**LISTED RECORDS**
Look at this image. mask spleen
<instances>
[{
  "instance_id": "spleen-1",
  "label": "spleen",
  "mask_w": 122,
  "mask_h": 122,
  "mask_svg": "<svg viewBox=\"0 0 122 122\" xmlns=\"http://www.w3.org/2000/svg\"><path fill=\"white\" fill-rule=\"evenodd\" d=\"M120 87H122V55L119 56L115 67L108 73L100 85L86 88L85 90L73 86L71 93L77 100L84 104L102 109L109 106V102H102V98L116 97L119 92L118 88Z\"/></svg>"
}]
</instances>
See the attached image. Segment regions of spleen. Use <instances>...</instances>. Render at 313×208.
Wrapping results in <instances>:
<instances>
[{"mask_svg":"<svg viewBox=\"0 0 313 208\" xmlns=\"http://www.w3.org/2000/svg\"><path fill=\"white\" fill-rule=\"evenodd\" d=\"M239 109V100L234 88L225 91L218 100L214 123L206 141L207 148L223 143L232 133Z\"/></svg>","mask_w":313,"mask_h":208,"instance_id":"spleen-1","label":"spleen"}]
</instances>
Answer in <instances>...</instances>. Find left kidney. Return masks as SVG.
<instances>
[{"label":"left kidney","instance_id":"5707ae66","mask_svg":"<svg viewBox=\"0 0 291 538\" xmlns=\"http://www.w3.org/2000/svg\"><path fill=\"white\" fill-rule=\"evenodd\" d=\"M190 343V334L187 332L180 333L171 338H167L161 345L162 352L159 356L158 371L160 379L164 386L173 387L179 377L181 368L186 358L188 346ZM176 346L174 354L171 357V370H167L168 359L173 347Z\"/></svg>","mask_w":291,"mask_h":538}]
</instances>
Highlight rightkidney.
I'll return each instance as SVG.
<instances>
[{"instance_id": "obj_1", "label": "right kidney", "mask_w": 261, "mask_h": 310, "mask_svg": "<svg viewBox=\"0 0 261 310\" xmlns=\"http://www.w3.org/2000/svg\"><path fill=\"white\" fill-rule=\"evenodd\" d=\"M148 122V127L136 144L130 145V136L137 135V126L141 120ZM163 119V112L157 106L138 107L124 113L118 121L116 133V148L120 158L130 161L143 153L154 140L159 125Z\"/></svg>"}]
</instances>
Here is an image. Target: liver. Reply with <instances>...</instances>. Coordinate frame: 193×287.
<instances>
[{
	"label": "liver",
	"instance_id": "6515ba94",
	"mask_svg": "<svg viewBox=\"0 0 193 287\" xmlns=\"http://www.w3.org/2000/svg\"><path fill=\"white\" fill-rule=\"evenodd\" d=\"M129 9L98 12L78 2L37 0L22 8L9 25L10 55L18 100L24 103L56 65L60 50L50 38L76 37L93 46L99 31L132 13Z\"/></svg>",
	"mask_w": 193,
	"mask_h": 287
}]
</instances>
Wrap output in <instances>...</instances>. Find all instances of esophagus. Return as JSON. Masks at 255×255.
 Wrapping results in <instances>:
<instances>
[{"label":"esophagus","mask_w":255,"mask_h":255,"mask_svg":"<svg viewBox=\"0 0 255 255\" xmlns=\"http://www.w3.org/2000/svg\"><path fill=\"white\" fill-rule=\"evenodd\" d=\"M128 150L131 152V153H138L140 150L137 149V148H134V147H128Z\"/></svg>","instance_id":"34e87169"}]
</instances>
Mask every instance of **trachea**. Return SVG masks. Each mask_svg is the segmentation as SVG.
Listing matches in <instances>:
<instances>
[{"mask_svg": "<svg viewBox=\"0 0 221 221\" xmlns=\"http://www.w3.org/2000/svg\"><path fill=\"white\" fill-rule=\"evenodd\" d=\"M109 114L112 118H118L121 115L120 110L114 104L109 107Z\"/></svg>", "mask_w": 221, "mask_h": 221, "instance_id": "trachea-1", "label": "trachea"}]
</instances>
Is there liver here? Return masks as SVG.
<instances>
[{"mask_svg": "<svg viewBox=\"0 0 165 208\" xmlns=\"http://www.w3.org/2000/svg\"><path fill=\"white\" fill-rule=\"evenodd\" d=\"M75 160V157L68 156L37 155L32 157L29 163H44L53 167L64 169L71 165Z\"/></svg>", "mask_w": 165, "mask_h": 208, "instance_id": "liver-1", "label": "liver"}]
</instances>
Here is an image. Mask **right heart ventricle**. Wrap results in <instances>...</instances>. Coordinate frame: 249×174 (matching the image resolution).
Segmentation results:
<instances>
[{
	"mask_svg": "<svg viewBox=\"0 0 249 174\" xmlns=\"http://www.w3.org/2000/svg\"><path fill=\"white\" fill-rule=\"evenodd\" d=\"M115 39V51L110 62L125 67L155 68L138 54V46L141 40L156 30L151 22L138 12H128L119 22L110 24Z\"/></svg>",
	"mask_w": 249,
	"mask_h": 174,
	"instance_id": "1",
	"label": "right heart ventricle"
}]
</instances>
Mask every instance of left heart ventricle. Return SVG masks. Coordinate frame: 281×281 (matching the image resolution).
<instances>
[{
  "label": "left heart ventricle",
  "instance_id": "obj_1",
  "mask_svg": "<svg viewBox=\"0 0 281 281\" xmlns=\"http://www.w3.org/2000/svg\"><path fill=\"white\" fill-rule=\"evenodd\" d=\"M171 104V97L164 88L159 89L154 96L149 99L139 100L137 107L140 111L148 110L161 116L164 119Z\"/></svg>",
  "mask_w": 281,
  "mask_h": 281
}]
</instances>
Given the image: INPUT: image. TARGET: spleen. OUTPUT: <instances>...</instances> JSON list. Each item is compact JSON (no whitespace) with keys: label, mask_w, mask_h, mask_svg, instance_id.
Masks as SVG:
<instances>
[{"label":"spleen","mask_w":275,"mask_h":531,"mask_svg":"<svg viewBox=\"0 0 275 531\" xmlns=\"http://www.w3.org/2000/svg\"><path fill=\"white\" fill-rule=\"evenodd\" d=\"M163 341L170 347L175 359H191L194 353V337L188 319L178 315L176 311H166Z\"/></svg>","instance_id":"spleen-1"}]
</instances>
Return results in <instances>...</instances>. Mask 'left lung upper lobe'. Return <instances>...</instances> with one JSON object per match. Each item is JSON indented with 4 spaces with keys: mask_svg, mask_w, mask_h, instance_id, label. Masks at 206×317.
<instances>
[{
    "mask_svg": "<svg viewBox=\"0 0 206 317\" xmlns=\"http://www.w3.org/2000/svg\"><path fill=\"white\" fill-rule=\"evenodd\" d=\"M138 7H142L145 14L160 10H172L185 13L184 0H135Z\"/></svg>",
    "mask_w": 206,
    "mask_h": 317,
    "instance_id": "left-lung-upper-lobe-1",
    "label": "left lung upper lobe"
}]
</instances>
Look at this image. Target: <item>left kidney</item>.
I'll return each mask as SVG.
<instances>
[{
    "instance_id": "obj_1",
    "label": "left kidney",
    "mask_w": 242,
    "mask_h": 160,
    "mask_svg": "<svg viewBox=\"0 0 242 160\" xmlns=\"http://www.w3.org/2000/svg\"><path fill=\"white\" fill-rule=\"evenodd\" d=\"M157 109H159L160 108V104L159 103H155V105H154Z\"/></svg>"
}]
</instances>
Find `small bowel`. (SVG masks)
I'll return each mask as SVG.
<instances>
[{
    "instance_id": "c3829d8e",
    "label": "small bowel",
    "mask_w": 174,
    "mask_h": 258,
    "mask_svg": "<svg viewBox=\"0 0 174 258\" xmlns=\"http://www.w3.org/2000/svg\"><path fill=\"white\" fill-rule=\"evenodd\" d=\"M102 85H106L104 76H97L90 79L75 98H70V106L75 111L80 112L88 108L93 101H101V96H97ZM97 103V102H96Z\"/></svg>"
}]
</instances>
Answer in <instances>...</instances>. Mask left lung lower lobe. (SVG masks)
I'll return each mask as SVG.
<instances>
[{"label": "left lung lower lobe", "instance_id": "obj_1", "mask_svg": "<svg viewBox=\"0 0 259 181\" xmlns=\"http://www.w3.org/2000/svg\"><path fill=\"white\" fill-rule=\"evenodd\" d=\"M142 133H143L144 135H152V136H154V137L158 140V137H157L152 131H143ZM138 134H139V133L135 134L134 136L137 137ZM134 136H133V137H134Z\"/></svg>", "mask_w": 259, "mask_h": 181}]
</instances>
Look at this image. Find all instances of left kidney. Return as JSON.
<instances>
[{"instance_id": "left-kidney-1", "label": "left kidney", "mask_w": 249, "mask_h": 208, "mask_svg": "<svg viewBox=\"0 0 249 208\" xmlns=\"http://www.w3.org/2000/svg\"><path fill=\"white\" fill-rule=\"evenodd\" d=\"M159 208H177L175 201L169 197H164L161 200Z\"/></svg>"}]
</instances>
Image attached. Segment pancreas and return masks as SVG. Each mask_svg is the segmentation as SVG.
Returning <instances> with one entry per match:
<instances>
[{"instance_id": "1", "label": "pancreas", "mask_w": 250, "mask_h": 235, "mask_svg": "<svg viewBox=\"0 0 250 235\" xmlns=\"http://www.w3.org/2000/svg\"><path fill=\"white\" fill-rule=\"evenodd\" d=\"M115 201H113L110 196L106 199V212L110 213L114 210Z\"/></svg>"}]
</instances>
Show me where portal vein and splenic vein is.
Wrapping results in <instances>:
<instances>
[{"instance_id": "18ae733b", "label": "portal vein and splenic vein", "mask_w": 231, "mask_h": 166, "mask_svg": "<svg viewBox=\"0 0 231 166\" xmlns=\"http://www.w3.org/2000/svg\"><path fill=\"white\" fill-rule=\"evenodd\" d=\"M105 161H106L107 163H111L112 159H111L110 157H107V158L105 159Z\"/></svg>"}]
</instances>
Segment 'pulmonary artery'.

**PROBLEM**
State how many lines of the records contain the word "this". Reply with the number alone.

**TASK RESPONSE**
3